Fly to Nairobi - Jomo Kenyatta International Airport. Many nationalities can buy a 1 month toursit visa on arrival. Check current details on the US or British Govt websites. http://www.fco.gov.uk
is a good start. Make sure you have got all your inoculations up to date, a supply of malaria tablets (although i dont use them at altitude anymore) and your own medical kit with sterilised needles. Healthcare is available but you dont want to have to rely on it up country. Get good travel insurance with at least 5million USD of medical cover including repatriation cover.
Your first time in Nairobi you should get someone to meet you at the airport unless you are an experienced africa traveller. If you dont know someone then book a reputable hotel in advance and get a taxi. Check the current price so you dont get fleeced and take a licenced cab. They are pretty good from the airport. Spend a day in nairobi getting your bearings in daylight. I wouldnt advise trying to run though. Get a decent guide book with maps so that you can find bus stations etc.
From Nairobi you have three main travel options.
1. Travel with someone you know by private car
2. Travel by bus - Kenya Bus, Akamba and others run several buses a day from Nairobi to Eldoret.
3. Matatu (a minibus taxi) not recommended on long journeys as they have a poor safety record. The bus stations are easy to get to and pretty safe by african standards. Tickets can be bought on the day for about 5 USD. Enbglish is widely spoken
From Eldoret you will need to get a matatu to Iten (about 45 mins and 2 USD max). They go from the junction of the main road with the Iten Road. You could just pitch up in Iten and get dropped at the High Altitude camp run by Lornah Kiplagat. Its about 25USD a day. From there you can find who is training and when. Just ask around.
Other training camps in range of Eldoret are at Kaptagat. Camps change locations fairly frequently.
Internet is everywhere and very affordable if a bit slow outside nairobi. mobile phones - if you have a GSM phone you can by a kenyan pay as you go sim card for less than USD
Security: you accept a higher level of risk in everything you do - travel, food, personal safety. But with basic precautions it should be no more dangerous than inner cities in north america or western europe. So the precautions are: be aware that your first 48 hours is your highest risk because you stand out, dont look rich - so no jewelry or flash clothes, dont go out at night, make friends with kenyans. Ultimately this gives you a 99% chance of being OK. People like Ondoro and Paul were specifically targetted because of their known wealth. But then rich guys in nice cars get shot at and robbed in our countries too.
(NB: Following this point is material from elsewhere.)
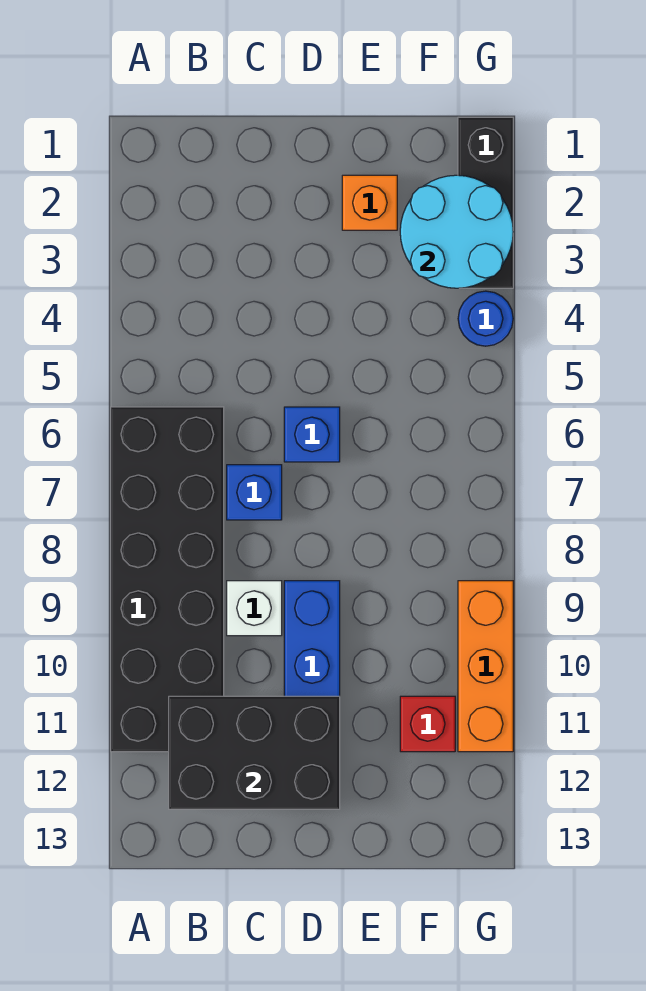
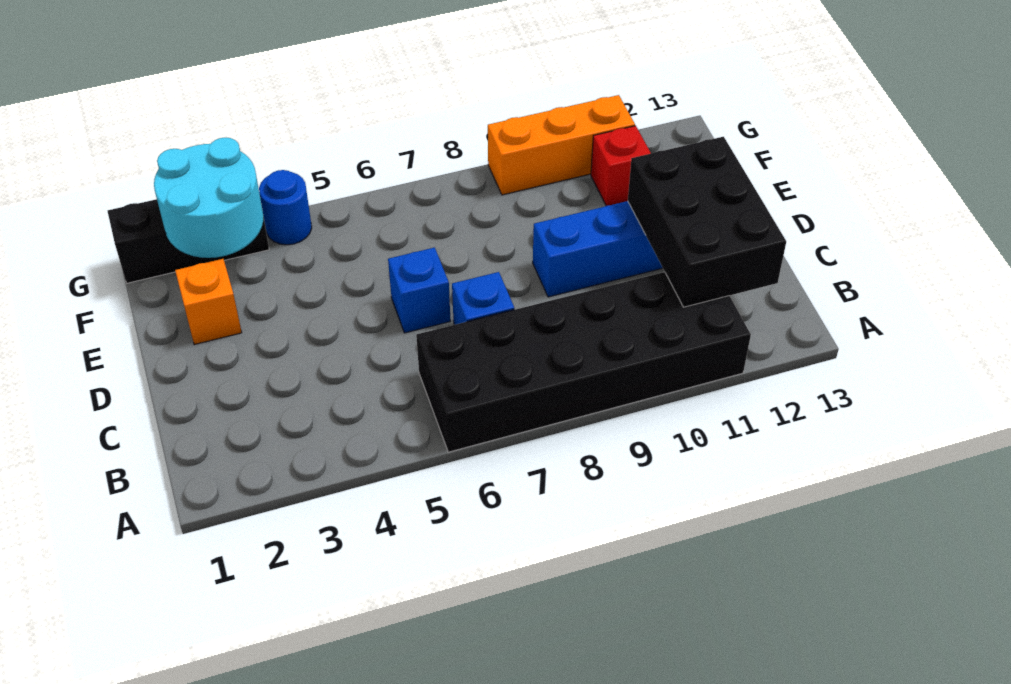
white 1x1 brick [227,581,282,636] -> none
To enjoy a trip to kenya you have to appreciate that things move much slower than in the west, 'arrangements' can change at the last minute, time keeping is poor by our standards. If you are in western mindset you will get quickly frustrated. Chill out, get into the pace of life and live like a kenyan.
On a running note: take it easy until you get the measure of the altitude.
Make friends, stay chilled and you will have a great time. And remember its africa and things can change very fast so never get complacent.
This is starting to turn into a guide book so i'll shut up now.